Data Backup Digest

Despite having access to stronger security than ever before, IT systems around the world are still susceptible to hackers. Some of this can be chalked up to the ingenuity and dedication of the hackers themselves. However, some of it is a result of simple errors that could easily be avoided.

The expert team with IBM Security X-Force issued a recent report that highlights some of the most common issues behind cloud-based data breaches over the course of the past 12 months – and the results are worrisome to say the least.

Per their report, approximately two-thirds of all cloud-based data breaches are the result of a Misconfigured application programming interface, or API. While this issue is avoidable, there are other issues at play here, too.

Diving Into the Report

IBM’s latest report utilized various datasets, including those from various dark web analyses, penetration tests, intelligence research, and general security services. Many of the tools used during their research were in-house, proprietary tools; including IBM Security X-Force Red, IBM Security Services, X-Force Threat Intelligence, and more.
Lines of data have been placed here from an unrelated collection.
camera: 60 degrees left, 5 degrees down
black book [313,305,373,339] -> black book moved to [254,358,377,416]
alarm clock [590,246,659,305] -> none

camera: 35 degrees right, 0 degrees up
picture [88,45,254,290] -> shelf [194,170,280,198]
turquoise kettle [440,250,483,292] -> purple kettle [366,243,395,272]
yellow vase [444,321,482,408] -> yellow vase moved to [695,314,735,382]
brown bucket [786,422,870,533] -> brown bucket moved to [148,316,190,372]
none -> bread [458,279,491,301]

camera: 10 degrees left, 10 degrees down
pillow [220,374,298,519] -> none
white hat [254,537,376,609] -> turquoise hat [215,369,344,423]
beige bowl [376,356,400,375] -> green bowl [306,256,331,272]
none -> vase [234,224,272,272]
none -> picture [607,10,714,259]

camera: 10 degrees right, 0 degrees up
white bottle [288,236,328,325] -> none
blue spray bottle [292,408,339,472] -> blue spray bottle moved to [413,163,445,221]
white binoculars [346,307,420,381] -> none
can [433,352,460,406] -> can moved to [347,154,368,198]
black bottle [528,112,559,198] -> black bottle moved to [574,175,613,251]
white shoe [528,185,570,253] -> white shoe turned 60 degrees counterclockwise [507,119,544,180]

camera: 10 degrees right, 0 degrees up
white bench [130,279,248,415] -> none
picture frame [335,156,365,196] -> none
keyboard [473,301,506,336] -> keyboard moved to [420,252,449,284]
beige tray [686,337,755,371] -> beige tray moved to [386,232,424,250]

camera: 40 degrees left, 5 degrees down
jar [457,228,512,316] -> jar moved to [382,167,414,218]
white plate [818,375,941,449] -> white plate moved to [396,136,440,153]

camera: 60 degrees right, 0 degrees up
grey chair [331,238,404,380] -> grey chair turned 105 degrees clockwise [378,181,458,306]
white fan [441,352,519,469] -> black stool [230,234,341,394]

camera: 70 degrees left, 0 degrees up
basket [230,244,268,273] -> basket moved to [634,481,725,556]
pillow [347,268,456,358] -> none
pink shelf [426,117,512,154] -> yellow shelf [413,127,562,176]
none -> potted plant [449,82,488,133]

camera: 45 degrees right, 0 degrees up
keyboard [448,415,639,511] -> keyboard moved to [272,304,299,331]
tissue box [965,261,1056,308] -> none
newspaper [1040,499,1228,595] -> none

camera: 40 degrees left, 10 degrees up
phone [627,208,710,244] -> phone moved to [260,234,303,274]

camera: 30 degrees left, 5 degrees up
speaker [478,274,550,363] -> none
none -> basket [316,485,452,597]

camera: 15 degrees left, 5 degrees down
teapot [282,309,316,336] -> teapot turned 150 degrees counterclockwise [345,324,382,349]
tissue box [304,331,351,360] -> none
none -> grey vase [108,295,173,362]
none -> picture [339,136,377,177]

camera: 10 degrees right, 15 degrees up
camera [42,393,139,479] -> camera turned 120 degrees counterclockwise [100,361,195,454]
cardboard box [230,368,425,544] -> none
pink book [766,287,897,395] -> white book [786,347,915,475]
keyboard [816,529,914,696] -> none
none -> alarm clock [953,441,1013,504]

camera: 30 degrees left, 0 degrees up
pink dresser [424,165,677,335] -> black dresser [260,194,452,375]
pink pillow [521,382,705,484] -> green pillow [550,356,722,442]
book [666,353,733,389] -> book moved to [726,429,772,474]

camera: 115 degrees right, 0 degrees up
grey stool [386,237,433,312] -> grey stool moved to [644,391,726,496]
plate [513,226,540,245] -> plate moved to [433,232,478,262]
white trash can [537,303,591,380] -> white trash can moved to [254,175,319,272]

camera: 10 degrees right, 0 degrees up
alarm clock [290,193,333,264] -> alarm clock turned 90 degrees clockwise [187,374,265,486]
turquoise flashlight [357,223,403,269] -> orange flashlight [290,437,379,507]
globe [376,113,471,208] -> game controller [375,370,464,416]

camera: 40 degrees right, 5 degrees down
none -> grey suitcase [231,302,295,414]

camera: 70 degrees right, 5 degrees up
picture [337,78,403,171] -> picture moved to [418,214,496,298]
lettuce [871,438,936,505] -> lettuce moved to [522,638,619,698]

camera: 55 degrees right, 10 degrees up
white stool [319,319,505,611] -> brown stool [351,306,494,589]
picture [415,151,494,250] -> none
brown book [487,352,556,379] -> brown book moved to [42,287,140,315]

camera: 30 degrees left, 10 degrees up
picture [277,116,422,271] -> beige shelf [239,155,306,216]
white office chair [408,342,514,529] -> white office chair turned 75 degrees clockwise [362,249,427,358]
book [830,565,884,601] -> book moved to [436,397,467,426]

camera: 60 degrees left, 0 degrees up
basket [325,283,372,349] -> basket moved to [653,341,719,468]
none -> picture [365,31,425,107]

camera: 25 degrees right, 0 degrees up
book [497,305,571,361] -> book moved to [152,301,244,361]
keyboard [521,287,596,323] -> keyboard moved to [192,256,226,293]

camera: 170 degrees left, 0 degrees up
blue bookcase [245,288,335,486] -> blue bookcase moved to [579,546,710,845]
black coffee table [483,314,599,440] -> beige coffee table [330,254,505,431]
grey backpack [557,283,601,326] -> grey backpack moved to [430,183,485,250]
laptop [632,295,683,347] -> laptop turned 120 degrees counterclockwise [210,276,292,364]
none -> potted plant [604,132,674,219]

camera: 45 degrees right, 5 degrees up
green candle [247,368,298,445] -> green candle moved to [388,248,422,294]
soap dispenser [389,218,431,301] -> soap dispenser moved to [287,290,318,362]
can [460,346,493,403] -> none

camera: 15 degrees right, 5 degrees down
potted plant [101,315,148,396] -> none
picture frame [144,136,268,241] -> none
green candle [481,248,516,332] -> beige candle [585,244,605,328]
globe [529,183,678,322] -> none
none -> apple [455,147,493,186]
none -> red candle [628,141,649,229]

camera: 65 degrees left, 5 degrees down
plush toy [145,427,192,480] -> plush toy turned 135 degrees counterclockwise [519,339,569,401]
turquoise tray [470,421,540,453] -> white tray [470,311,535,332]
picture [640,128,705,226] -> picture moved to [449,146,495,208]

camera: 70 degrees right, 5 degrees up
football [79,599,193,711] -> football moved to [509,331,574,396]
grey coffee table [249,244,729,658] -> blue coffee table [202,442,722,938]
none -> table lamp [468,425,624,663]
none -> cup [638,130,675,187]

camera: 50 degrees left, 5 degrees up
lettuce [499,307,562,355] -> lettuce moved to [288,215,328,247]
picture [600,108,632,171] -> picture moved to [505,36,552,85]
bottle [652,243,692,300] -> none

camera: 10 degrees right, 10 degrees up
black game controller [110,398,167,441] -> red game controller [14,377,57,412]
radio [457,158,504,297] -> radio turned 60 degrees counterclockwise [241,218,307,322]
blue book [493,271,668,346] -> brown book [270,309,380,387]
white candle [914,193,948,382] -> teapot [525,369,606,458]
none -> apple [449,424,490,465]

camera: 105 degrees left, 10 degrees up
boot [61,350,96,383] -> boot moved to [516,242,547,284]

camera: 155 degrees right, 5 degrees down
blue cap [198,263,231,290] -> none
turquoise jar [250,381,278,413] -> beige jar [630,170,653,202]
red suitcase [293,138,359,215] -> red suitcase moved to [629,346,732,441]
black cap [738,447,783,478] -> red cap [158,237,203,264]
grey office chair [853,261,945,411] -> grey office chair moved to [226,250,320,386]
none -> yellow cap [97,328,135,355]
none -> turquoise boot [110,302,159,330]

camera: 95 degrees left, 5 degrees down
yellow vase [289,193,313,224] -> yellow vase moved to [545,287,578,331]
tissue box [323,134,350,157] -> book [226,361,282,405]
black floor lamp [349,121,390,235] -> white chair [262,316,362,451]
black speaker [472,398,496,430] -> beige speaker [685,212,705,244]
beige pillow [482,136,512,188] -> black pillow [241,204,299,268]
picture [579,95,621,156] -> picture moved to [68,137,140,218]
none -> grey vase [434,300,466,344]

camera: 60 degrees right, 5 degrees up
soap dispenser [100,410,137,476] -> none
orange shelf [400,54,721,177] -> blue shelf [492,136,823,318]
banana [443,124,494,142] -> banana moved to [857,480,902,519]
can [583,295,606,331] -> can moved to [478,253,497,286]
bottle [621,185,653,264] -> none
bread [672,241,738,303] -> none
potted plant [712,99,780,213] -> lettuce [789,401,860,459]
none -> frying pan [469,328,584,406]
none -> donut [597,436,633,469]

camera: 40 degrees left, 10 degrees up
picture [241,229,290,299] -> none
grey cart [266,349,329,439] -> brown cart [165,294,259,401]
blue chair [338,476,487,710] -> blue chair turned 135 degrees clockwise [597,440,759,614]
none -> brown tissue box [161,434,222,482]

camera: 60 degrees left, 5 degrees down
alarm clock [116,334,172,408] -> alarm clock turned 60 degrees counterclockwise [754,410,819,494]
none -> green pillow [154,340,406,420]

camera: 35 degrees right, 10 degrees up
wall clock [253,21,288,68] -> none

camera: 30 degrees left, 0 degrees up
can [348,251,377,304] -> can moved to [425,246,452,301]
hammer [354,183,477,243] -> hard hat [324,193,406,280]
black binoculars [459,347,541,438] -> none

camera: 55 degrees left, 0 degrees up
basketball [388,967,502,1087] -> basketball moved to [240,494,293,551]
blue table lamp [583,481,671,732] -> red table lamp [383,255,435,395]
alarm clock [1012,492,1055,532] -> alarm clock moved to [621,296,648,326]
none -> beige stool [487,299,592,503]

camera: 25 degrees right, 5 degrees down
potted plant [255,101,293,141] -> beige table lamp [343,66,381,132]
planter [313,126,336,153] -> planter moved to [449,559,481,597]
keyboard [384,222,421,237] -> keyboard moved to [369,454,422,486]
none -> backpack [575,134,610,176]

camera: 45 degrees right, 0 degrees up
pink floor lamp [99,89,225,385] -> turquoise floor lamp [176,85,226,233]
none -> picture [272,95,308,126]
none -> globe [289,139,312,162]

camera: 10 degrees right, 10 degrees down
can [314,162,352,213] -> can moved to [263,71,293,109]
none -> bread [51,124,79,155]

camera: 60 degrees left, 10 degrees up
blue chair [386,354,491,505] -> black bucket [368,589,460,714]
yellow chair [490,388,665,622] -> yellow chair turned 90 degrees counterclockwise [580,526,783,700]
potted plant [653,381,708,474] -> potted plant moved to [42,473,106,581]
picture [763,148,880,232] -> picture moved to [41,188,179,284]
Apart from Misconfigured APIs, their report also found issues with:

- Password control and access management

- Policy control and management

As a result of their testing, the team with IBM has come to the conclusion that nearly two-thirds of all cloud-based data breaches could have been avoided with greater password control and improved security policies.

Perhaps even more troubling, however, is the accessibility of cloud-based accounts and other resources that are available to anyone on the dark web. According to their report, there are sites that advertise tens of thousands of cloud accounts for sale on the dark web.

In 71% of these cases, those selling the accounts are offering access via Remote Desktop Protocol (RDP) access. Not only does this give hackers the ability to access and modify data or other resources, but it gives them the ability to easily share their stolen data however – and with whomever – they desire.

But it is important to note that some compromised cloud accounts are far more expensive than others. While some might only cost a few dollars, others can range into the tens of thousands. The research team with IBM believes there are a number of factors at play here, including the amount of monetary credit on the account, the account holder’s geographic location, the organization the account belongs to, and more.

Cloud-Based Malware

As expected, ransomware ranked amongst the biggest threats of cloud-based malware. However, IBM’s recent report highlighted another threat, too: cryptominers. In this case, hackers take control of a target’s machine in order to use their system resources for the purpose of mining cryptocurrency. While many hackers prefer Bitcoin, there are hundreds of different cryptocurrencies that could possibly be used.

When you dive deeper into IBM’s report, it’s easy to see how malware continues to plague cloud-based networks around the world. According to their report, password or policy violations were present in 100% of the penetration tests performed in 2021. With numbers like this, it’s easy to see how hackers and other malicious users can easily gain access into a targeted system.